'I asked myself, why should I stay as CEO? The only reasons were control, ego and power'
Former aviation boss Pádraig Ó Céidigh delivers some of his life lessons in leadership.
AT AGE AROUND 12, I worked in a local factory in Spiddal on Saturdays, making Crolly Dolls. Those dolls used to be exported all over the world and were in high demand.
Even then, I was always challenging myself: “Can I do it faster?” I’d time myself. “Can I do it better? Can we, as a team, improve?”
There was probably eight or 10 of us on the production line, each person doing their own thing along a conveyor belt but part of the overall process with a common goal.
If you were at the start of the belt, you could dictate the speed, so I always wanted to be at the start of it. I was always testing to see where there was a bottleneck.
“Can we change this a little bit? Can we make the production line more efficient?” I enjoyed that challenge.
And when we were going up to the bog cutting turf, carrying it in wheelbarrows or on our back, I’d be thinking: “Is there a faster, better way of getting this out to the boreen? Is there a better way of doing this?”
I didn’t come up with a better way, but that was the way I was thinking.
The 80/20 rule
In the early 1980s, an Irish summer college in Spiddal closed. I was chairman of the parish council and we tried to get someone else to take over running the school as it was a very important part of Spiddal’s economic and social life.
As we could not get anyone to run the summer school, I decided to take on the challenge, so I went into partnership with another teacher. That summer, about 300 students attended the Irish courses; within three years, we had it up to about 1,000.
This increase in enrolment was due to two simple strategies. We created a first-class and unique experience for students to learn Irish in the Gaeltacht. The students became our best salespeople as they experienced our Irish courses first-hand.
We also built a strong bond with their parents. Then we created a database to communicate with all Irish teachers in the students’ schools back home.
The 80/20 rule is incredibly important for leadership in my view. I thought there must be at least four teachers of Irish in each of the schools that each of those students came from.
So I did out a little sheet, got the students to give me their names, the name of their school, the address of the school and the names of four teachers – their own Irish teacher and then some of the other teachers in their school.

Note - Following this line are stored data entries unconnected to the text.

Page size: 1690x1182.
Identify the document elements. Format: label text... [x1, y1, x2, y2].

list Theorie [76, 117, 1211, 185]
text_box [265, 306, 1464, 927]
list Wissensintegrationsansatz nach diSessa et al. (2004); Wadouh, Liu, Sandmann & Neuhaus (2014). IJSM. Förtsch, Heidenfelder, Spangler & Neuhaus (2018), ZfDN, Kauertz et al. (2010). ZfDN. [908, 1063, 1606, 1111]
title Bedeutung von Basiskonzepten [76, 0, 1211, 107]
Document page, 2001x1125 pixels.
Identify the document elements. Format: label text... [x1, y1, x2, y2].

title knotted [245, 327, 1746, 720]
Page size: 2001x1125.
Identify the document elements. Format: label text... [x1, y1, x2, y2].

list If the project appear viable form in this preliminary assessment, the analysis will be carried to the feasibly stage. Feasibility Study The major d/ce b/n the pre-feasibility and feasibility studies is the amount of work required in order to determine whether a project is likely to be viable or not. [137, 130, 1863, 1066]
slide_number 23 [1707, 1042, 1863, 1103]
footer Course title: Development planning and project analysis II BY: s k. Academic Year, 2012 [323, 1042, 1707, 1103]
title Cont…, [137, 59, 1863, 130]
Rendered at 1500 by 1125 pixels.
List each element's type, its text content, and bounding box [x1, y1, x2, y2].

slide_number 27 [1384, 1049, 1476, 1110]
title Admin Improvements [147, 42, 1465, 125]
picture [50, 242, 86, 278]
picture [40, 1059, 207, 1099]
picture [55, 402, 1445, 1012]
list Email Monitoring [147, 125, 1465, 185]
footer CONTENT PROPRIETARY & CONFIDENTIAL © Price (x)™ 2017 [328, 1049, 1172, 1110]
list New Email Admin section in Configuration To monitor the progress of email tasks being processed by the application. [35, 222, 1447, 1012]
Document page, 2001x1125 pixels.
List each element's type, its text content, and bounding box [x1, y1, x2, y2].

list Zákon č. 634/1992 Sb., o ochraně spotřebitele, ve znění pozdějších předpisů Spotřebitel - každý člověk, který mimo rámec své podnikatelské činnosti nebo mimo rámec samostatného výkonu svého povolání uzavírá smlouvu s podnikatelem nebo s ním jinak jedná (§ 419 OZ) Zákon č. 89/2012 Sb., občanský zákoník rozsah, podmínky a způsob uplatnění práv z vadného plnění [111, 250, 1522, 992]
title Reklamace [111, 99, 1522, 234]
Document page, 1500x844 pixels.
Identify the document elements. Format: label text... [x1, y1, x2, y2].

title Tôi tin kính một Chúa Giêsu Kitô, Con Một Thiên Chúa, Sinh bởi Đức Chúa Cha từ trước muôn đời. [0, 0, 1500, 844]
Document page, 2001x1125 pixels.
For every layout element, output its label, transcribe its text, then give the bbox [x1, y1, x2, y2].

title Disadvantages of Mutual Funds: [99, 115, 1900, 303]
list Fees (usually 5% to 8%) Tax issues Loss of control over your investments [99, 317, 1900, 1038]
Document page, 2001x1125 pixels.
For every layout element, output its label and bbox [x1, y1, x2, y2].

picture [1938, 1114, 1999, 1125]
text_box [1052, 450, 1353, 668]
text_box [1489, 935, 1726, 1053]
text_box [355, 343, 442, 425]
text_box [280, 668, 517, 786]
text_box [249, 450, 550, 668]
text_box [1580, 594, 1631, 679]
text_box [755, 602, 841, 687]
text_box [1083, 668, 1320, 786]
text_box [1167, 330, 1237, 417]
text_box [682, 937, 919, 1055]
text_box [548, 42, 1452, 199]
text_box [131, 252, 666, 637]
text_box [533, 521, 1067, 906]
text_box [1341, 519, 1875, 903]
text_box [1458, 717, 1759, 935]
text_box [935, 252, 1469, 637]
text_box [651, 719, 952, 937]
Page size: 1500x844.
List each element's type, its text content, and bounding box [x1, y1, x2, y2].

Using the database, I sent out a letter to the teachers, saying: “Conor was in Coláiste Connacht last summer. You are teaching him. He got on really well. If you want to ask him about anything, he’ll tell you all about it. And by the way, here are 50 brochures you might give out to your classes.”
And that triggered it. Little things like that made a huge difference. If you provide a first-class service, your customers are your best salespeople.
Leadership
In 2006, I pulled out of running Aer Arann on a day-to-day basis. It was not hard for me to step back. I asked myself: “Why would I stay in as CEO of this company?”
I made out a list of reasons: control, ego, power. They were the only reasons. It was my call.
But I said: “If I were working in this company, would I want as my leader someone whose characteristics are driven by control, ego and power? No!”
To me, control, ego and power are not key characteristics of a good or a great leader. What good leaders do – and what I’ve been trying to do all along, even when I was teaching in secondary school – is to create the environment in which people can actually be leaders.
You don’t block leadership, you don’t create leadership, you enable leadership. Leadership to me is a see-saw, the balance between on one side caring and the other side daring – and you are always swaying between the two.
It is within that sway and the extent of that sway that you can in hindsight truly measure the level of risk – and I emphasise in hindsight.
Leadership comes from the inside out. You cannot be your best at leadership unless and until you lead yourself first and you have got to know, when you are leading yourself, what are your motivators.
What are your drivers? What is holding you back and what is allowing you to go on? You have got to learn to understand how you think, how you reflect and your decision-making process.
Pádraig Ó Céidigh is an independent senator and the founder of Aer Arann Express. This article is an extract from It’s Who I Am: Conor Kenny In Conversation With People Who Discovered Their Purpose and Passion, published by Oak Tree Press.